If the goal of a process is to drive a new level of resilience across a region, then the boundaries in which resilience efforts are typically conceived and implemented need to be restructured. Design is the mode of response put forth by RBD. The standard model for federal design competitions is to define an existing problem and solicit solutions from the best in the field. Yet, as highlighted by Sandy, the challenges of resilience defy political and disciplinary boundaries. The specific problems of the region cannot be determined let alone be solved until they are understood in all of their intermingling dimensions. Thus, RBD rethinks the competition model itself by engaging the best collaborative thinkers in a process of research and design, first discerning the challenges of resilience in their properly interdisciplinary and regional dimensions and then producing equally comprehensive design solutions. Even if this incubates the innovation necessary for a new level of resilience, it risks producing proposals incompatible with existing regulations and funding mechanisms. The RBD process aims to rethink those boundaries as well. This is achieved by interfacing with municipal, state, and federal leaders at every stage—building new political collations in tandem with each design proposal. How do you drive new standards and design innovation at a regional scale based in public and private partnerships? How do you remain agile as the designer of a new process, recalibrating as it evolves? What does it mean to participate in this process, to make decisions from the results of this process? In the midst of political change, how do you fund and implement good design? How effective are design competitions as the venue of resilience innovation? 

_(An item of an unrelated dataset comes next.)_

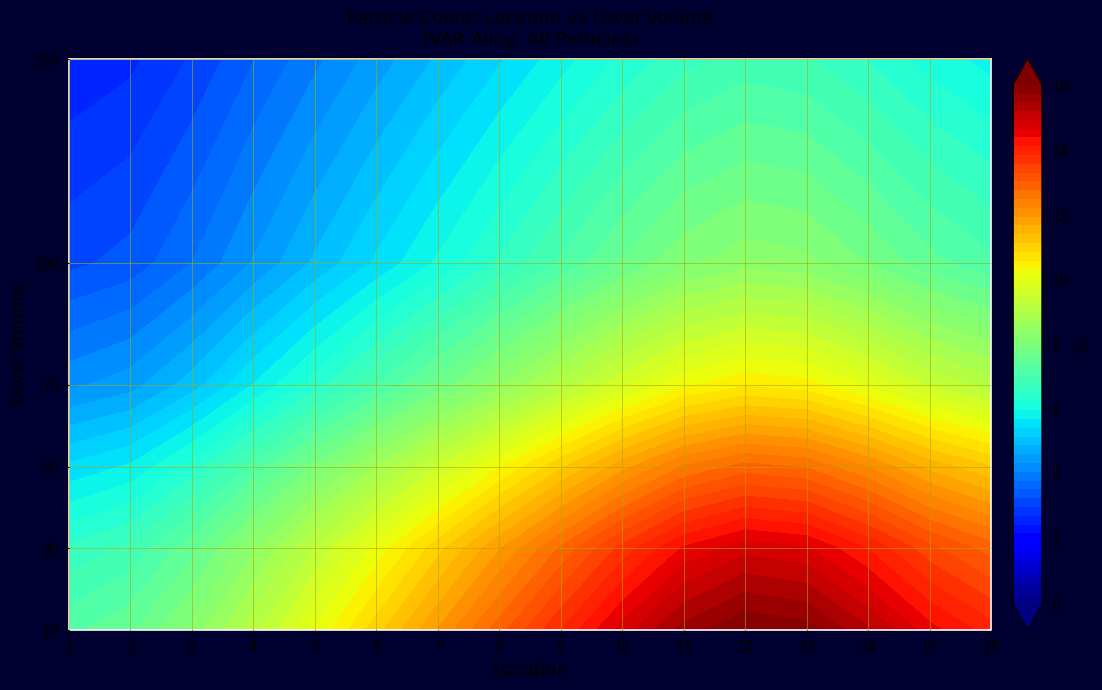

How many data points in 8 are less than 52?

3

Invited Panelists and Respondents to this session include Nancy Kete, Shaun Donovan, Dan Zarrilli, Brian McGrath, Claire Weisz, Alan Berger, Scott Davis, Rob Pirani, Alexander d’Hooghe, Ron Shiffman, Charles Waldheim, Michael Speaks and Julia Czerniak.

 

Henk Ovink

Henk Ovink is Senior Advisor to HUD Secretary, Shaun Donovan, and Chair of the Hurricane Sandy Rebuilding Task Force. He works on the Task Force’s legacy process, the regional resilience science center, regional infrastructure coordination and on the overall Task Force strategy. He is responsible for the long-term planning strategy, the regional design competition “REBUILD BY DESIGN’ and the connected planning conference. Before joining the Task Force, Ovink was both Director General Spatial Planning and Water affairs and Director National Spatial Planning for the Ministry of Infrastructure and the Environment in the Netherlands.